Anyone who really knows me understands my holiday kink. I can’t repeat the greasy, forced, unimaginative, jello-laden holiday tropes of my forebearers. Not that there is anything wrong with ants, sunburn, raunchy potato salad — I love raunchy potato salad — or even, beer. It’s the forced communal emotional soup that sunk me.

I love fireworks too, but hate crowds, crowds on ratty picnic blankets, combined with explosives, cheap thrills and crass patriotism. I’ll be okay.

I don’t mean to rant here, but you may know what I mean. With everyone trying to be civil, trying way too hard to have a good time, needing the beer, sweets, etc. to cope with the no-choice groupings, it can be trying.

Wow. What does that say about my clan? Let’s not go there today. Chalk it up to too many ill-fitting energies stuffed in one familial can.

I think I found that combination of things very unsettling as a child. I am hypersensitive to dullard insincerity and hypocrisy. The recipe is off.Take one family, allow no wiggle room for individual points of view, subtract curiosity and imagination, add food and let the fun begin. It’s inorganic.

Gatherings should grow out of shared values and real interest in exchanging ideas but, good god, one should not get carried away with any group concept that hinges on forced engagement even in the name of shared ideas, values goals, or there you go trotting down the road to dogma.
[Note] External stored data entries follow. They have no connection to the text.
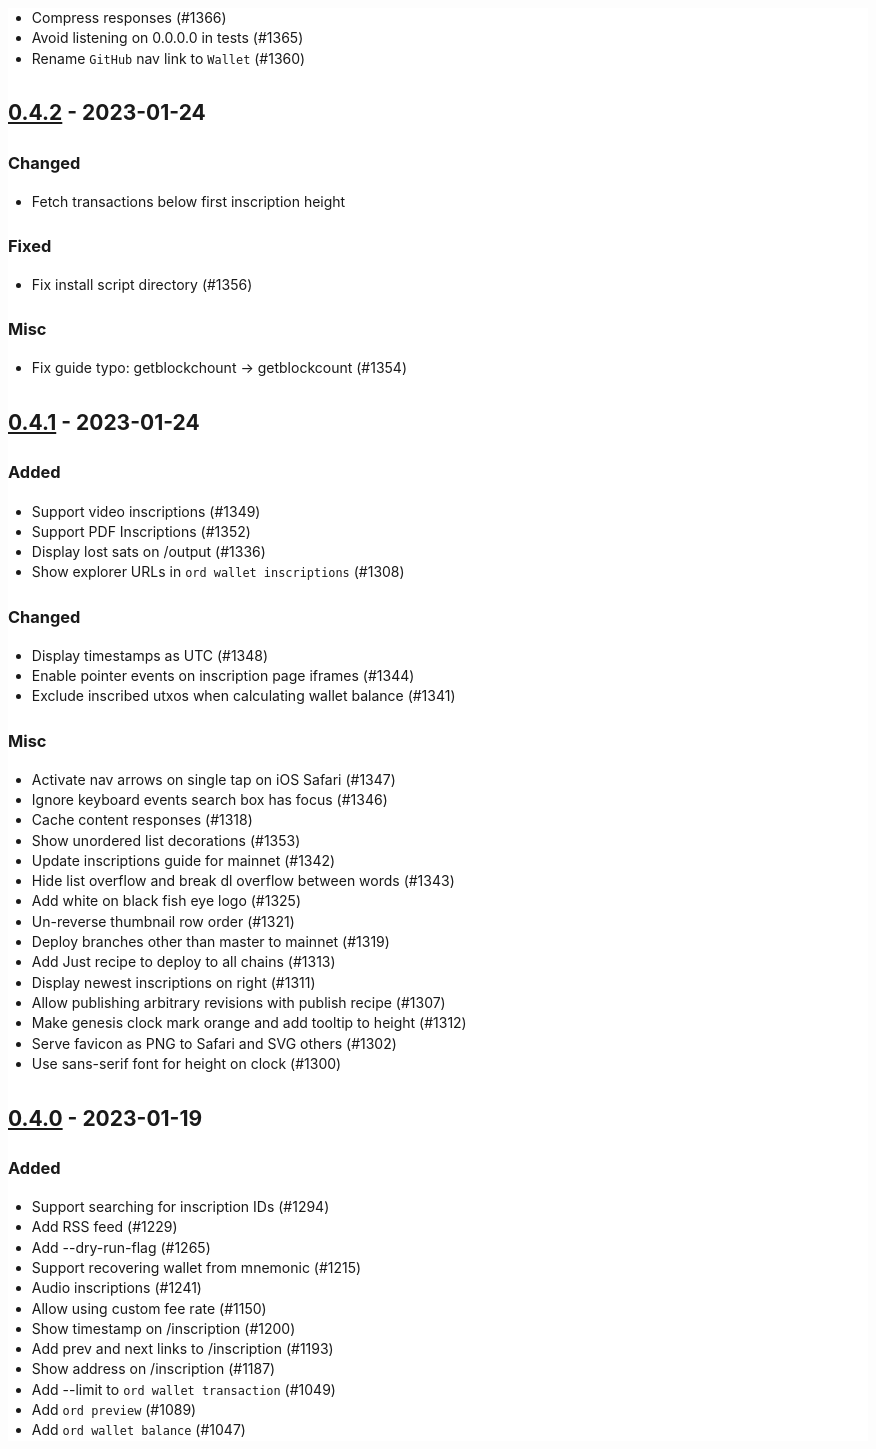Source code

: - Compress responses (#1366)
- Avoid listening on 0.0.0.0 in tests (#1365)
- Rename `GitHub` nav link to `Wallet` (#1360)

[0.4.2](https://github.com/ordinals/ord/releases/tag/0.4.2) - 2023-01-24
---------------------------------------------------------------------

### Changed
- Fetch transactions below first inscription height

### Fixed
- Fix install script directory (#1356)

### Misc
- Fix guide typo: getblockchount -> getblockcount (#1354)

[0.4.1](https://github.com/ordinals/ord/releases/tag/0.4.1) - 2023-01-24
---------------------------------------------------------------------

### Added
- Support video inscriptions (#1349)
- Support PDF Inscriptions (#1352)
- Display lost sats on /output (#1336)
- Show explorer URLs in `ord wallet inscriptions` (#1308)

### Changed
- Display timestamps as UTC (#1348)
- Enable pointer events on inscription page iframes (#1344)
- Exclude inscribed utxos when calculating wallet balance (#1341)

### Misc
- Activate nav arrows on single tap on iOS Safari (#1347)
- Ignore keyboard events search box has focus (#1346)
- Cache content responses (#1318)
- Show unordered list decorations (#1353)
- Update inscriptions guide for mainnet (#1342)
- Hide list overflow and break dl overflow between words (#1343)
- Add white on black fish eye logo (#1325)
- Un-reverse thumbnail row order (#1321)
- Deploy branches other than master to mainnet (#1319)
- Add Just recipe to deploy to all chains (#1313)
- Display newest inscriptions on right (#1311)
- Allow publishing arbitrary revisions with publish recipe (#1307)
- Make genesis clock mark orange and add tooltip to height (#1312)
- Serve favicon as PNG to Safari and SVG others (#1302)
- Use sans-serif font for height on clock (#1300)

[0.4.0](https://github.com/ordinals/ord/releases/tag/0.4.0) - 2023-01-19
---------------------------------------------------------------------

### Added
- Support searching for inscription IDs (#1294)
- Add RSS feed (#1229)
- Add --dry-run-flag (#1265)
- Support recovering wallet from mnemonic (#1215)
- Audio inscriptions (#1241)
- Allow using custom fee rate (#1150)
- Show timestamp on /inscription (#1200)
- Add prev and next links to /inscription (#1193)
- Show address on /inscription (#1187)
- Add --limit to `ord wallet transaction` (#1049)
- Add `ord preview` (#1089)
- Add `ord wallet balance` (#1047)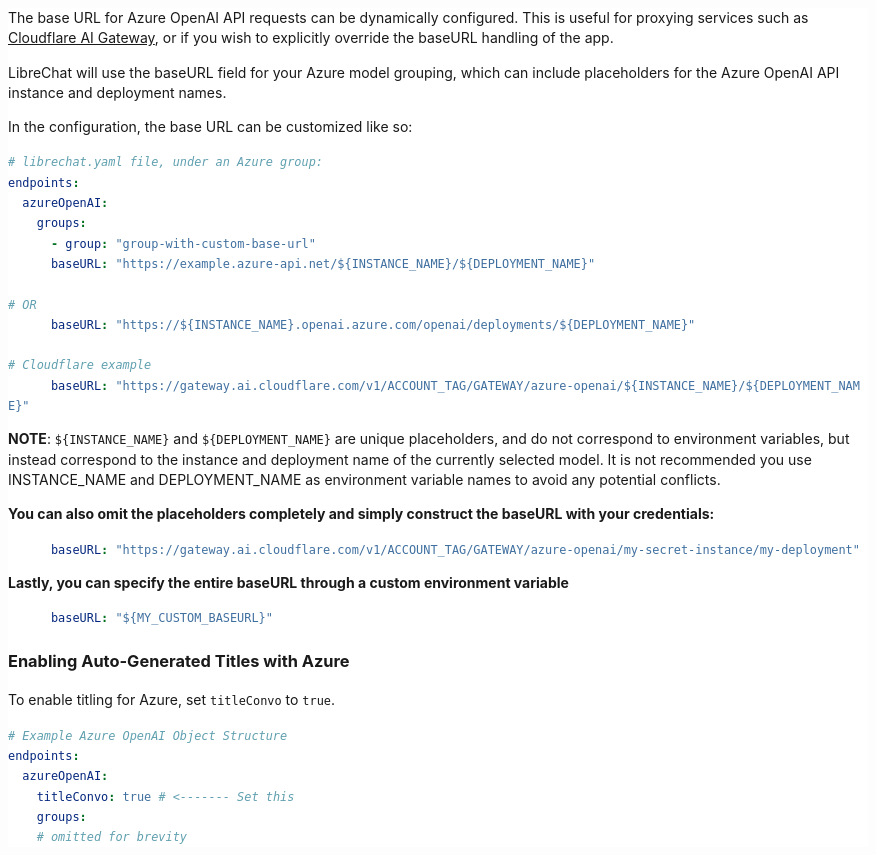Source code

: The base URL for Azure OpenAI API requests can be dynamically configured. This is useful for proxying services such as [Cloudflare AI Gateway](https://developers.cloudflare.com/ai-gateway/providers/azureopenai/), or if you wish to explicitly override the baseURL handling of the app.

LibreChat will use the baseURL field for your Azure model grouping, which can include placeholders for the Azure OpenAI API instance and deployment names.

In the configuration, the base URL can be customized like so:

```yaml
# librechat.yaml file, under an Azure group:
endpoints:
  azureOpenAI:
    groups:
      - group: "group-with-custom-base-url"
      baseURL: "https://example.azure-api.net/${INSTANCE_NAME}/${DEPLOYMENT_NAME}"

# OR
      baseURL: "https://${INSTANCE_NAME}.openai.azure.com/openai/deployments/${DEPLOYMENT_NAME}"

# Cloudflare example
      baseURL: "https://gateway.ai.cloudflare.com/v1/ACCOUNT_TAG/GATEWAY/azure-openai/${INSTANCE_NAME}/${DEPLOYMENT_NAME}"
```

**NOTE**: `${INSTANCE_NAME}` and `${DEPLOYMENT_NAME}` are unique placeholders, and do not correspond to environment variables, but instead correspond to the instance and deployment name of the currently selected model. It is not recommended you use INSTANCE_NAME and DEPLOYMENT_NAME as environment variable names to avoid any potential conflicts.

**You can also omit the placeholders completely and simply construct the baseURL with your credentials:**

```yaml
      baseURL: "https://gateway.ai.cloudflare.com/v1/ACCOUNT_TAG/GATEWAY/azure-openai/my-secret-instance/my-deployment"
```
**Lastly, you can specify the entire baseURL through a custom environment variable**

```yaml
      baseURL: "${MY_CUSTOM_BASEURL}"
```


### Enabling Auto-Generated Titles with Azure

To enable titling for Azure, set `titleConvo` to `true`.

```yaml
# Example Azure OpenAI Object Structure
endpoints:
  azureOpenAI:
    titleConvo: true # <------- Set this
    groups:
    # omitted for brevity
```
Do what you do, do your own work  and then come together to relax, because you enjoy the company.

If you have a family, of any kind, in which everyone takes joy in the presence of all the others consider yourself lucky and wealthy and blessed.

I’m hanging out with Frank N. Miller, the best partner ever, and together we will work, snack, and probably watch too much of HBO’s sumptuously produced The Tudors.

Last night we watched a bit of The Six Wives of Henry the Eighth. The 70s PBS mini-series looks so pitifully bland and empty compared to The Tudors. It seemed a shabby recitation of the facts, from the historical documents. Once you’re hooked on HDTV you can’t go backwards.

I learned there will be a new Six Wives of Henry the Eighth on PBS. I haven’t yet found a listing for it on KIXE. It is scheduled to air on some stations on July 16 and 23.